Indian grandmother who designs them, each an original, before she sells them for a standard operating fee. He remembered the redheaded bank teller who cashed his check and asked him if he thought her shirt was authentic. Authentic. He stared at this small Indian woman standing in his way and walked past her.
“Hey, One-Braid,” she called after him. “Too good for me?”
“No,” he said. “Too big.”
He walked away, through the sawchips spread over the ground to keep the dust down, down to the stickgame pavilion. He was surprised to see Willie Boyd holding the bones, making gas money for the ride to the next powwow. He dug into his pockets, found a five-dollar bill, and threw it in with Willie. Willie shifted the bones from hand to hand, a Native magician working without mirrors, his hand an inch quicker than the eyes of the old woman sitting on the other side, trying to find the bone with the colored band. The old woman laughed when she guessed wrong, threw a few crumpled bills into the dirt in front of Willie.

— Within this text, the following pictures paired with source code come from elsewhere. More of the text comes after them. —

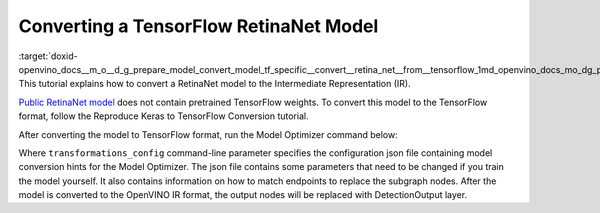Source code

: .. index:: pair: page; Converting a TensorFlow RetinaNet Model
.. _doxid-openvino_docs__m_o__d_g_prepare_model_convert_model_tf_specific__convert__retina_net__from__tensorflow:


Converting a TensorFlow RetinaNet Model
=======================================

:target:`doxid-openvino_docs__m_o__d_g_prepare_model_convert_model_tf_specific__convert__retina_net__from__tensorflow_1md_openvino_docs_mo_dg_prepare_model_convert_model_tf_specific_convert_retinanet_from_tensorflow` This tutorial explains how to convert a RetinaNet model to the Intermediate Representation (IR).

`Public RetinaNet model <https://github.com/fizyr/keras-retinanet>`__ does not contain pretrained TensorFlow weights. To convert this model to the TensorFlow format, follow the Reproduce Keras to TensorFlow Conversion tutorial.

After converting the model to TensorFlow format, run the Model Optimizer command below:

.. ref-code-block:: cpp

	mo --input "input_1[1 1333 1333 3]" --input_model retinanet_resnet50_coco_best_v2.1.0.pb --data_type FP32 --transformations_config front/tf/retinanet.json

Where ``transformations_config`` command-line parameter specifies the configuration json file containing model conversion hints for the Model Optimizer. The json file contains some parameters that need to be changed if you train the model yourself. It also contains information on how to match endpoints to replace the subgraph nodes. After the model is converted to the OpenVINO IR format, the output nodes will be replaced with DetectionOutput layer.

“Let it ride all night, Willie,” Victor said. “I ain’t going nowhere.”
It was only the first night of the powwow, everyone had money in their pockets. A five-dollar bill couldn’t mean a thing until the end, when the last van heading out of Browning or Poplar had room for only one more. Willie Boyd drove an RV with a television and a refrigerator, with a sunroof that took in all the air. When it mattered, Victor thought, Willie Boyd would remember that five dollars. Willie Boyd always remembered.
She was standing behind him, again, when he turned to leave.
“You must be a rich man,” she said. “Not much of a warrior, though. You keep letting me sneak up on you.”
“You don’t surprise me,” he said. “The Plains Indians had women who rode their horses eighteen hours a day. They could shoot seven arrows consecutively, have them all in the air at the same time. They were the best light cavalry in the history of the world.”
“Just my luck,” she said. “An educated Indian.”
“Yeah,” he said. “Reservation University.”
They both laughed at the old joke. Every Indian is an alumnus.
“Where you from?” she asked.
“Wellpinit,” he said. “I’m a Spokane.”
“I should’ve known. You got those fisherman’s hands.”
“Ain’t no salmon left in our river. Just a school bus and a few hundred basketballs.”
“What the hell you talking about?”
“Our basketball team drives into the river and drowns every year,” he said. “It’s tradition.”
She laughed. “You’re just a storyteller, ain’t you?”
“I’m just telling you things before they happen,” he said. “The same things sons and daughters will tell your mothers and fathers.”
“Do you ever answer a question straight?”
“Depends on the question,” he said.
“Do you want to be my powwow paradise?”
She took him back to her Winnebago. In the dark, on the plastic mattress, she touched his soft belly. His hands moved over her, fancydancers, each going farther away from his body. He was shaking.
“What are you scared of?” she asked.
“Elevators, escalators, revolving doors. Any kind of forced movement.”
“You don’t have to worry about those kind of things at a powwow.”
“That’s not true,” he said. “We had an Indian conference at the Sheraton Hotel in Spokane last winter. About twenty of us crowded into an elevator to go up to my room and we got stuck between the twelfth and fourteenth floors. Twenty Indians and a little old white elevator man having a heart attack.”
“You’re lying,” she said. “You stole that story.”
“What scares you?” he asked. She was quiet. She stared hard at him, trying to find his features among the shadows, formed a picture of him in her mind. But she was wrong. His hair was thinner, more brown than black. His hands were small. Somehow she was still waiting for Crazy Horse.